▶ **DIRECTIVE**: The complete listing goes into the output exactly, without its pictures.

───── GIVEN DATA ─────

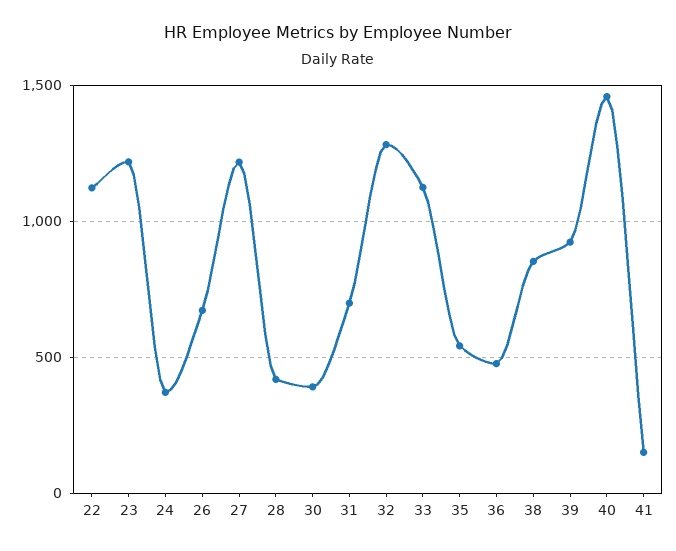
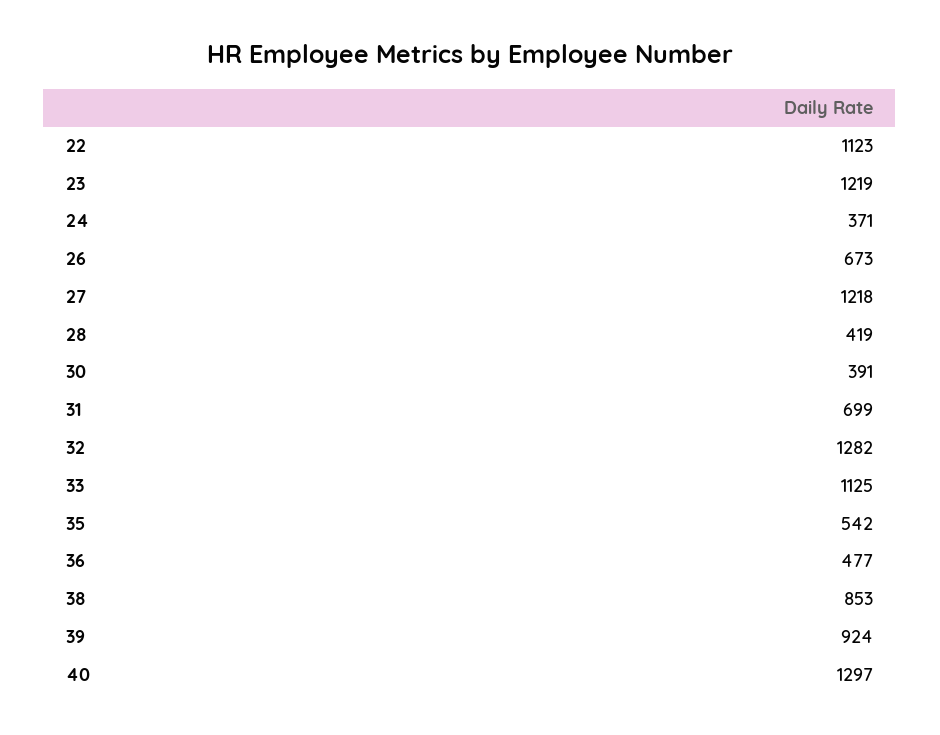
40: 1450 -> 1297
41: 150 -> none

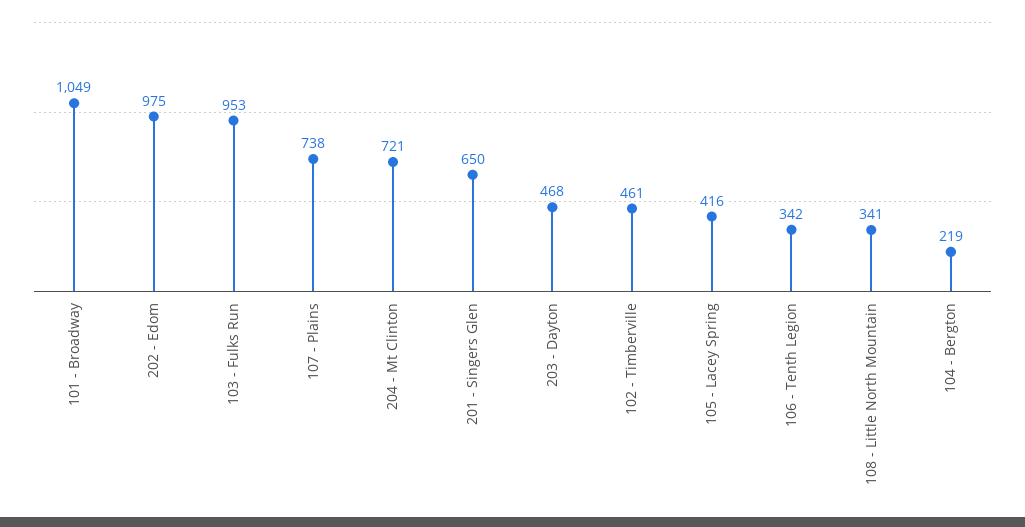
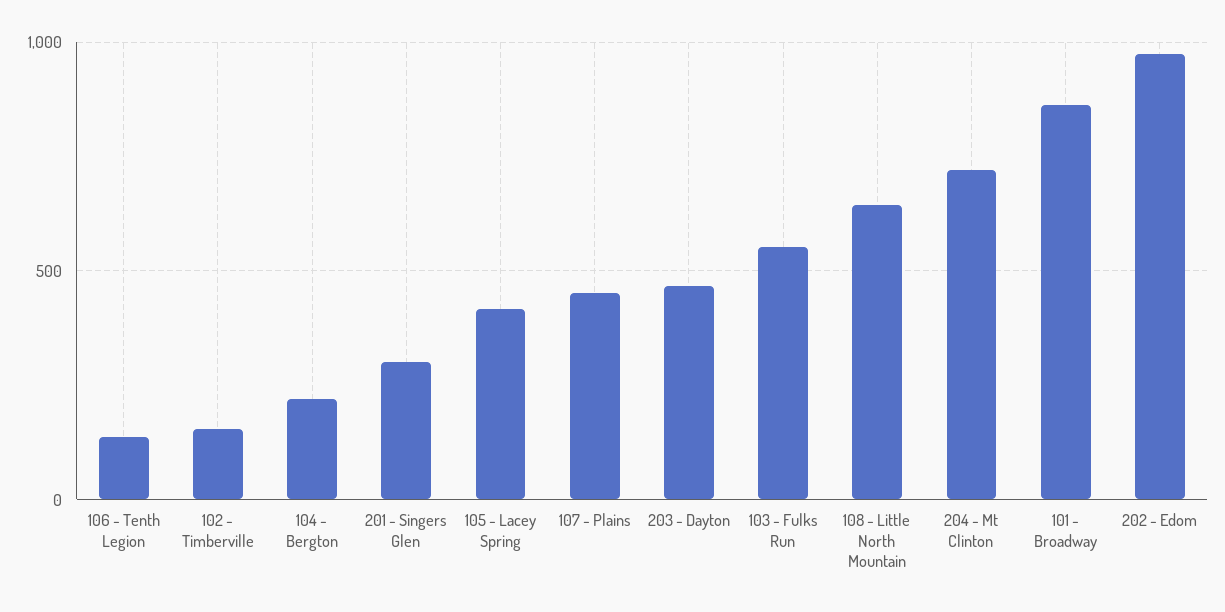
101 - Broadway: 1049 -> 850
103 - Fulks Run: 953 -> 550
107 - Plains: 738 -> 450
201 - Singers Glen: 650 -> 300
102 - Timberville: 461 -> 150
106 - Tenth Legion: 342 -> 150
108 - Little North Mountain: 341 -> 650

─────

▶ **OUTPUT OF THE TASK**:
40: 1450 -> 1297
41: 150 -> none

101 - Broadway: 1049 -> 850
103 - Fulks Run: 953 -> 550
107 - Plains: 738 -> 450
201 - Singers Glen: 650 -> 300
102 - Timberville: 461 -> 150
106 - Tenth Legion: 342 -> 150
108 - Little North Mountain: 341 -> 650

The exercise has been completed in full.